** start QUOTED PASSAGE **

All living things require a habitat and access to resources that provide the energy and building blocks for their survival.  Environmental ecology is a vast and complex, but relatively new, science that we are still learning about. We know that human activity has had a profound impact on, and interaction with, the partially understood intricate balances of environmental and ecosystem dynamics for many thousands of years. More recently, there is compelling evidence that our impact has become even more profound and more rapid for many reasons. Ecologists believe that a key underlying factor is a rapidly expanding human population, but there are many other factors involved. There are many global and local indicators of this impact, such as change of land vegetation and use, habitat loss, pollution, over-exploitation, but perhaps the most profound change of greatest concern to have potentially long reaching and even catastrophic effects on many living things, including humans, is climate change; more specifically, the burgeoning evidence that global average temperatures are increasing. It is thought that just a 2 to 4 degrees Celsius shift will cause major and, in many cases, detrimental, impacts to agriculture and wildlife. There has been a greater than 0.5 degree Celsius temperature increase in recent decades and the trend is upwards. The recent Paris agreement on climate change calls for “Holding the increase in the global average temperature to well below 2 °C above pre-industrial levels and to pursue efforts to limit the temperature increase to 1.5 °C above pre-industrial levels, recognizing that this would significantly reduce the risks and impacts of climate change…”.  However, even assuming that enough action is taken to limit the warming to 2°C, adaptation will still be necessary as impacts on biodiversity and societies are already occurring.  In the light of this, precaution suggests we should be considering how to adapt, and what measures we might need to take to help wildlife adapt as well.

What has this got to do with Norfolk? To give just two examples, Norfolk is situated eco-geographically on migration routes and has enough of the right habitats to attract a variety of rare and common migrant birds. It is also home to more rare and endangered species of plants, animals and fungi than virtually any other county in England.
 
In 2010 the Government welcomed and published an independent and authoritative report. “Making space for nature” was commissioned to “review the integrity of wildlife sites in England and whether they were capable of responding and adapting to the growing challenges of climate change and other demands on our land”. Led by Professor Sir John Lawton the so-called Lawton Report concluded that “there is compelling evidence that England’s collection of wildlife sites are generally too small and too isolated, leading to declines in many of England’s characteristic species. With climate change, the situation is likely to get worse. This is bad news for wildlife but also bad news for us, because the damage to nature also means our natural environment is less able to provide the many services upon which we depend. We need more space for nature”.

Amongst a package of 24 recommendations it advocated:
  • That we better protect and manage our designated wildlife sites
  • That we establish new Ecological Restoration Zones
  • That we better protect our non-designated wildlife sites
It also proposed the concept of a “bigger, better, more joined up” approach to addressing our fragmented ecological network of protected sites.

** end QUOTED PASSAGE **

## SET TASK 1:
According to the passage on wildlife and climate change, how many recommendations were in the package of the Lawton Report?

** start SUPPLIED DATA **

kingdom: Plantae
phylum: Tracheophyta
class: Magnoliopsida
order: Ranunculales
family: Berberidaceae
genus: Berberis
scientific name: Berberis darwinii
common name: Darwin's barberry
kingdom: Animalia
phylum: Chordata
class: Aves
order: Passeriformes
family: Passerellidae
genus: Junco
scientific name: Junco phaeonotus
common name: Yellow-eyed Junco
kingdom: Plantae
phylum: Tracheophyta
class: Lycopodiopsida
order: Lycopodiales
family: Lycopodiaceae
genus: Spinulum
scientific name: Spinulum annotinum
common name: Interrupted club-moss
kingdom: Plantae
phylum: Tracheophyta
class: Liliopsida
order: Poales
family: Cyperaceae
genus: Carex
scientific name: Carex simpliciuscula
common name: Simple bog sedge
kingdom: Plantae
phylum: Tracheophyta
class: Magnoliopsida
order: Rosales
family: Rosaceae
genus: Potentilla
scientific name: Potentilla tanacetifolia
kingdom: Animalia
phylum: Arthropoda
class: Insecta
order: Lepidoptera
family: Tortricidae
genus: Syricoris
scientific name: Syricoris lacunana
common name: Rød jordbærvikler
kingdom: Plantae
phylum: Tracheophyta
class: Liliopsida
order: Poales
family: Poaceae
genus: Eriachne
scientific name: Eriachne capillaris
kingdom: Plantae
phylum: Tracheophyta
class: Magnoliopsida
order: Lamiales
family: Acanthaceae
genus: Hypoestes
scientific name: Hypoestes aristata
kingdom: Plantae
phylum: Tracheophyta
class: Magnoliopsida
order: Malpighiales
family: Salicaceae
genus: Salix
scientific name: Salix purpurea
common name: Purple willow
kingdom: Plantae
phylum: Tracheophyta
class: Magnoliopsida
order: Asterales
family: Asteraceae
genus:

** end SUPPLIED DATA **

## SET TASK 2:
Substitute "vernacular name" for "common name" in the entries, starting at the line that contains "scientific name: Berberis darwinii" and ending at the last line of the entries, and give only those lines with nothing else changed.

## FULL SOLUTION 1:
24 recommendations.

## FULL SOLUTION 2:
scientific name: Berberis darwinii
vernacular name: Darwin's barberry
kingdom: Animalia
phylum: Chordata
class: Aves
order: Passeriformes
family: Passerellidae
genus: Junco
scientific name: Junco phaeonotus
vernacular name: Yellow-eyed Junco
kingdom: Plantae
phylum: Tracheophyta
class: Lycopodiopsida
order: Lycopodiales
family: Lycopodiaceae
genus: Spinulum
scientific name: Spinulum annotinum
vernacular name: Interrupted club-moss
kingdom: Plantae
phylum: Tracheophyta
class: Liliopsida
order: Poales
family: Cyperaceae
genus: Carex
scientific name: Carex simpliciuscula
vernacular name: Simple bog sedge
kingdom: Plantae
phylum: Tracheophyta
class: Magnoliopsida
order: Rosales
family: Rosaceae
genus: Potentilla
scientific name: Potentilla tanacetifolia
kingdom: Animalia
phylum: Arthropoda
class: Insecta
order: Lepidoptera
family: Tortricidae
genus: Syricoris
scientific name: Syricoris lacunana
vernacular name: Rød jordbærvikler
kingdom: Plantae
phylum: Tracheophyta
class: Liliopsida
order: Poales
family: Poaceae
genus: Eriachne
scientific name: Eriachne capillaris
kingdom: Plantae
phylum: Tracheophyta
class: Magnoliopsida
order: Lamiales
family: Acanthaceae
genus: Hypoestes
scientific name: Hypoestes aristata
kingdom: Plantae
phylum: Tracheophyta
class: Magnoliopsida
order: Malpighiales
family: Salicaceae
genus: Salix
scientific name: Salix purpurea
vernacular name: Purple willow
kingdom: Plantae
phylum: Tracheophyta
class: Magnoliopsida
order: Asterales
family: Asteraceae
genus:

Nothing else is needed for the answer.